Housing markets often swing one way or the other. Right now, they are doing something stranger.

Inventory is up, prices are softer, and homes are still moving. None of those should be true at the same time.

That balance shows up clearly in Realtor.com's latest weekly read, where new listings sit near their highest level in nearly a year.

The Numbers Tell Two Stories

Buyers are soaking up new listings at about the same pace as last spring. The result is a quiet tug-of-war between supply and demand.

On the supply side, things are loosening up.

National inventory is up 2.3% from a year ago, while median list prices are down 2.2%.

About 36% of active listings have had at least one price cut. That is a sign sellers are still chasing the market rather than leading it.

Buyers should love that. Most do not, because the math at the closing table still does not work.

The 30-year fixed mortgage rate just climbed back to 6.45%, the highest in a month, after sitting at 6.37% the week before.

Mortgage applications fell 4.4% week over week as a result.

The national median monthly payment for new buyers also jumped to $2,131 in March, up from $2,061 in February.

NAR data shows home prices rose in 71% of metro areas in the first quarter, with the median single-family price up 0.5% year over year to $404,300.

Even with that small bump, growth has cooled from the 1.2% yearly gain seen in late 2025. The heat is leaving the bidding floor.

Why Homes Are Still Selling

Despite the squeeze, pending home sales just hit their highest level in nearly four years. That is not a typo.

A big chunk of the answer is new builds. Builders sold 682,000 newly built homes in March. That was up 7.4% from February, and new home prices fell to a five-year low.

Why? Builders can buy down rates and trim prices in ways most sellers cannot.

The other piece is patience finally cracking. Buyers who sat out 2023 and 2024 are now five years deep into waiting.

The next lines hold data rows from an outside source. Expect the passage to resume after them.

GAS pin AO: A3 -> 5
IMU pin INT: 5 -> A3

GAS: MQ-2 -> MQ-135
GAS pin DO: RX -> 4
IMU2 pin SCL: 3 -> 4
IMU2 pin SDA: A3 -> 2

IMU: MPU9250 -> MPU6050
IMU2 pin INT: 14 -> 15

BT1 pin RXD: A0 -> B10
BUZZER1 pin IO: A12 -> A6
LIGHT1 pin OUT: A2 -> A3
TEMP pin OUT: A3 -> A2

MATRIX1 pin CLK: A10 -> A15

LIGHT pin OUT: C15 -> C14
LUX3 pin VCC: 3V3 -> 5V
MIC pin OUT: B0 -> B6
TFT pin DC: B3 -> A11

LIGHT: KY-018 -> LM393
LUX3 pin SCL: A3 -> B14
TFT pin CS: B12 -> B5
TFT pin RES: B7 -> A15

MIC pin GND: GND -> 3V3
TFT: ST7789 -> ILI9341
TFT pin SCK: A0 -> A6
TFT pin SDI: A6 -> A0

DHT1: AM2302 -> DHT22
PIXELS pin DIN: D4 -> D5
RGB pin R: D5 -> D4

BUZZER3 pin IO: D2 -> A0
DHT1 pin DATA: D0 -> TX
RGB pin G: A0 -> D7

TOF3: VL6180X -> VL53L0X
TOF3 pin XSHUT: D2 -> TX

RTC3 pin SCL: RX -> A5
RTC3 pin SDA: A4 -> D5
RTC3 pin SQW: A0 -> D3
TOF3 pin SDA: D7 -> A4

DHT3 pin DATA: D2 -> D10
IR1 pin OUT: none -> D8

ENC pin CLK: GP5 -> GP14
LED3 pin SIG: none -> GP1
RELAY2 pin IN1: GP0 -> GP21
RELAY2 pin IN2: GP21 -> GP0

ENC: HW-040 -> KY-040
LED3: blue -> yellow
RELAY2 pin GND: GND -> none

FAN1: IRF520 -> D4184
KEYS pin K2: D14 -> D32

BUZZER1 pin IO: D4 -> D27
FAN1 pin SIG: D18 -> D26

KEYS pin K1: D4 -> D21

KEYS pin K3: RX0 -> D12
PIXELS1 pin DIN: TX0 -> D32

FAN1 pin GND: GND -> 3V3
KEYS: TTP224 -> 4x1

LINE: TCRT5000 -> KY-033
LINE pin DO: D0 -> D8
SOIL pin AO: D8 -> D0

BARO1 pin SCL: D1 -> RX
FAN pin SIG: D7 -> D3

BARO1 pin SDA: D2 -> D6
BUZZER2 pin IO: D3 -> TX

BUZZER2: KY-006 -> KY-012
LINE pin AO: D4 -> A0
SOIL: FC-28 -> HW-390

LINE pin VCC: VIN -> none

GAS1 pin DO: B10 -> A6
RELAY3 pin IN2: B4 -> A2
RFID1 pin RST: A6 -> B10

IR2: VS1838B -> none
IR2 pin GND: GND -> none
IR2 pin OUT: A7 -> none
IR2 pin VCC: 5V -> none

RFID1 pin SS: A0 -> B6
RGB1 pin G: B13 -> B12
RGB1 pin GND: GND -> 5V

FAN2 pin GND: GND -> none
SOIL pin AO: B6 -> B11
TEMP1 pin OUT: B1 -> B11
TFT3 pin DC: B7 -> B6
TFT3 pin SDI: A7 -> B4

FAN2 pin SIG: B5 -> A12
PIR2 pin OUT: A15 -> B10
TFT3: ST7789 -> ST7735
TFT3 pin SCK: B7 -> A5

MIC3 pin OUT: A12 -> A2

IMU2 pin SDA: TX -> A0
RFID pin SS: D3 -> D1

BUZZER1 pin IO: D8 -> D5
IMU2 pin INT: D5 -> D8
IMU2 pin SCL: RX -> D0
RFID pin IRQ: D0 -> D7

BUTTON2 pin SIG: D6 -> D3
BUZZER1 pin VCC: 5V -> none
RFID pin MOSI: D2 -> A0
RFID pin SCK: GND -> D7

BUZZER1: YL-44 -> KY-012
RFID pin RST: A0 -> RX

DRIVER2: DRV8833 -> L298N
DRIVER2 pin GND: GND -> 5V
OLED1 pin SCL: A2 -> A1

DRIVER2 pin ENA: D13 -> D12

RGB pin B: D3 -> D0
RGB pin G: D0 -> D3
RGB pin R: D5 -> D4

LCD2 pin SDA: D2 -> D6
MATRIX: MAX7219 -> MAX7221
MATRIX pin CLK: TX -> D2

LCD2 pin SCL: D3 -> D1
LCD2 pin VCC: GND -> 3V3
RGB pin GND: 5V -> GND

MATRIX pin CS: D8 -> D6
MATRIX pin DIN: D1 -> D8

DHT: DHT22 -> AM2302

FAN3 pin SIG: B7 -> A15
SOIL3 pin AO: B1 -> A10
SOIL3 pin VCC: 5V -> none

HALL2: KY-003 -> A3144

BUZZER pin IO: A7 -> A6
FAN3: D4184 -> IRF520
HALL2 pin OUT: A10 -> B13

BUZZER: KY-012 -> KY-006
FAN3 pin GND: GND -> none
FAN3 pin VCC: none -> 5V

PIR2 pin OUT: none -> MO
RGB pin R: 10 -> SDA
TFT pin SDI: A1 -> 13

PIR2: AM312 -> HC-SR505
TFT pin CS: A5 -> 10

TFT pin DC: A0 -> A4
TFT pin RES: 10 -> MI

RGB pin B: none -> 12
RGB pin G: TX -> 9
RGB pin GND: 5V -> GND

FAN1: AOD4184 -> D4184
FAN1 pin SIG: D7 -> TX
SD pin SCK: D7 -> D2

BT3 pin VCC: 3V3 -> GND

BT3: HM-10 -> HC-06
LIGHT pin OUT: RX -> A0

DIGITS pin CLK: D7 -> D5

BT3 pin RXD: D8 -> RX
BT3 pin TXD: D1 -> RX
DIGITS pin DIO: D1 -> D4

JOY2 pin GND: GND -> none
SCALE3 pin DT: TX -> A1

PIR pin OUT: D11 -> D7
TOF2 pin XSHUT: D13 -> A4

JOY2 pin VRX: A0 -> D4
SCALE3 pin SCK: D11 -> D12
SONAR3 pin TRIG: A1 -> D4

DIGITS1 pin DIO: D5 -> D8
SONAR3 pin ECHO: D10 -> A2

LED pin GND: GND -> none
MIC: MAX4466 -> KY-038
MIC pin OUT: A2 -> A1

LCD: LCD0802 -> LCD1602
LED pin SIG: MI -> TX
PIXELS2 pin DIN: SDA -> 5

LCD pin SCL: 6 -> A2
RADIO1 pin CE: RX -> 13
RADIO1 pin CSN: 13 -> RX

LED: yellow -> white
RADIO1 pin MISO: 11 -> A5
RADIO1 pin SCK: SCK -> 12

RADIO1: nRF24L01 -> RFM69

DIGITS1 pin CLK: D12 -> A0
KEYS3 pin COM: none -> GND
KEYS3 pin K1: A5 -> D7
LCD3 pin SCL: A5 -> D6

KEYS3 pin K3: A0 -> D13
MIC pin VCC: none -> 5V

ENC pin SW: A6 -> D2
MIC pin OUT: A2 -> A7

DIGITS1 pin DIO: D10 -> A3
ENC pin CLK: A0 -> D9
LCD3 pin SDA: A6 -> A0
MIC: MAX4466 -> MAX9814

Redfin reported that buyers leaned in last week as rates briefly dipped, even as the broader spring run is still tracking slower than past years.

Even with that nudge, the spring market is still running well behind the pace of 2021 or 2022.

What To Watch

The spring window is the real test. The next few weeks will show how much pricing power sellers actually have left.

If rates hold near 6.45% and inventory keeps climbing, sellers will have to choose between cutting prices harder or sitting on listings into the summer.

Builders will likely keep pulling demand toward new homes, mostly in the Sun Belt where they have the most room to discount.

Liquidity is back in the housing market for the first time in years.

Affordability is still missing in action.

That gap is the real story of spring 2026 for both buyers and sellers.